*** Opening of PASSAGE SHOWN ***
14 DAY TRIAL // A hacker known under the moniker Exfocus has resumed his regular DDoS operations, targeting Rutgers University once again, after he previously did so four other times at the end of March and start of May this year.
Back then, various portions of the university's IT infrastructure had been periodically going up and down, culminating with a 5-day period between late April and early May when the university's Internet access was completely knocked offline.
During that period, students weren't able to use credit cards on university grounds, nor its Sakai and Ecollege LMS (Learning Management System) applications.
According to an interview the hacker gave to Dimitry Apollonsky, a client requested him to attack Rutgers, and he was paid in Bitcoin for his services. The same interview revealed that the hacker was in possession of a botnet numbering over 85,000 machines and was able to launch attacks of around 25 Gbps.
While recent DDoS attacks can easily go over 100 Gbps, Exfocus' attack, even if of only 25 Gbps, was strong enough to convince the university's management to spend $3 million / €2.67 million during the summer to upgrade its security measures. Some reports claim that this additional spending caused student tuition to go up by 2.3%.
New server hardware, new ISP, and DDoS mitigation didn't help
Despite all this, this latest round of DDoS attacks seems to have had no problem in bringing down Internet and WiFi access for the entire university.
In a message on its official website and Facebook page, the Rutgers IT department representative said that "Since that time, we have made significant and substantial network hardware upgrades, are utilizing DDoS mitigation services, have made Web server improvements and have changed Internet Service Providers to ones that provide additional levels of DDoS threat deterrent capacity."
In the aforementioned Apollonsky interview, Exfocus said, "I’m hoping that RU will sign on some DDoS mitigation provider. I get paid extra if that happens." Someone got paid extra.
*** Close of PASSAGE SHOWN ***
> [WHAT YOU SHOULD DO]
In the article about the DDoS attacks on Rutgers University, how many machines did the hacker's botnet number?
*** Opening of EXCERPTED DATA ***
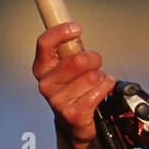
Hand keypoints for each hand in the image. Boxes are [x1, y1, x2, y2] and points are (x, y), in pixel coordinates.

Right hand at [32, 22, 114, 148]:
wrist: (73, 120)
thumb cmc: (72, 87)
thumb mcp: (66, 65)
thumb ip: (69, 48)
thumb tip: (74, 28)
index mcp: (42, 67)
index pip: (45, 43)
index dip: (61, 32)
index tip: (76, 28)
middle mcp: (46, 84)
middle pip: (76, 61)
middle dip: (93, 58)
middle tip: (95, 61)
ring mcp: (58, 100)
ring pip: (92, 76)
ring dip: (101, 76)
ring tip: (96, 81)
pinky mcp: (73, 114)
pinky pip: (100, 90)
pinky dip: (106, 86)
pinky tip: (102, 89)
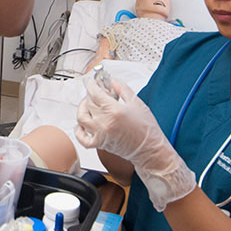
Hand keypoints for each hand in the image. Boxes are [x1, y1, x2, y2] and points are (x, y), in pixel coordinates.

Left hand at [75, 77, 195, 211]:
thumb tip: (112, 81)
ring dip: (82, 108)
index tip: (91, 81)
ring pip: (81, 117)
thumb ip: (122, 89)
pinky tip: (83, 124)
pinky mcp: (99, 144)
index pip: (95, 93)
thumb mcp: (137, 103)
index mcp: (115, 111)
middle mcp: (105, 122)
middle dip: (90, 95)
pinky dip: (79, 130)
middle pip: (88, 103)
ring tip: (88, 104)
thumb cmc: (147, 129)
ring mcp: (100, 134)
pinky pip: (82, 138)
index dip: (91, 85)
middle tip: (96, 92)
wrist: (150, 150)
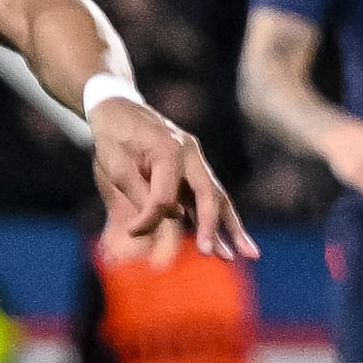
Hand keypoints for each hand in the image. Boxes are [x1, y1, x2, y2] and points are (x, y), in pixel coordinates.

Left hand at [93, 97, 255, 260]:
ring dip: (232, 227)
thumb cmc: (113, 137)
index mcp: (168, 150)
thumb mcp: (114, 165)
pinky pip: (210, 196)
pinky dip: (221, 218)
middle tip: (210, 252)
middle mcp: (190, 153)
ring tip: (249, 254)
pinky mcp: (193, 169)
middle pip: (208, 194)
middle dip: (212, 226)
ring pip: (217, 197)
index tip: (132, 230)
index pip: (165, 197)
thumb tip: (150, 226)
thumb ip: (136, 194)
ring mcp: (195, 160)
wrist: (118, 109)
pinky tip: (232, 241)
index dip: (149, 219)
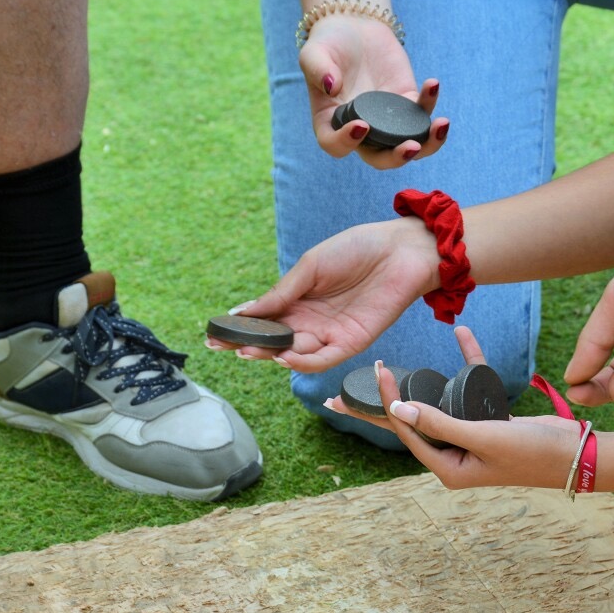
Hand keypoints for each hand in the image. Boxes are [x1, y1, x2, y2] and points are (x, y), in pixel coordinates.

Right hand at [211, 217, 440, 371]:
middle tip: (225, 348)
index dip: (238, 329)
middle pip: (274, 341)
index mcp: (298, 300)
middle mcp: (311, 321)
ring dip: (271, 356)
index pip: (263, 321)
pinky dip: (303, 362)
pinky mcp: (351, 343)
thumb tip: (244, 312)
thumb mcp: (311, 267)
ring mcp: (330, 334)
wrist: (401, 250)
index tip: (213, 335)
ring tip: (249, 352)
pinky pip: (323, 359)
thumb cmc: (356, 249)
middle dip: (248, 346)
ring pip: (294, 354)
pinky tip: (284, 358)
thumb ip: (282, 292)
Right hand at [300, 16, 448, 168]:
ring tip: (441, 125)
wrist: (355, 29)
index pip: (336, 145)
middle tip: (412, 146)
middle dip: (397, 157)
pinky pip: (422, 113)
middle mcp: (361, 130)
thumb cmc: (329, 44)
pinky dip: (430, 103)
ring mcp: (387, 121)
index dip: (346, 142)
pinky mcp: (407, 104)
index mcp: (332, 123)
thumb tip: (332, 86)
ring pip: (410, 145)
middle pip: (380, 158)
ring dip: (429, 143)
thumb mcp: (314, 52)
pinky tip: (432, 84)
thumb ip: (317, 69)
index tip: (360, 125)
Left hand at [324, 327, 582, 488]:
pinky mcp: (489, 421)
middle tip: (339, 392)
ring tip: (387, 369)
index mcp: (448, 467)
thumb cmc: (533, 453)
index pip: (406, 431)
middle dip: (378, 405)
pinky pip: (471, 390)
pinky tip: (465, 336)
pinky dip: (471, 364)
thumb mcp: (484, 438)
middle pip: (409, 422)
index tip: (379, 372)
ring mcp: (471, 438)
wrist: (580, 456)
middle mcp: (454, 454)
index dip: (388, 403)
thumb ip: (441, 423)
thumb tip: (397, 412)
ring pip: (436, 404)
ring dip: (421, 382)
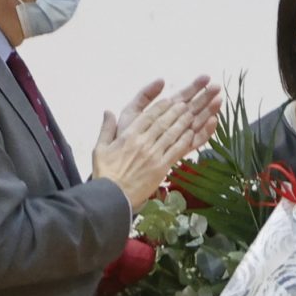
*** Close of EXCERPTED DATA ***
> [RESPONSE FOR THIS EXERCISE]
Over 85,000 machines.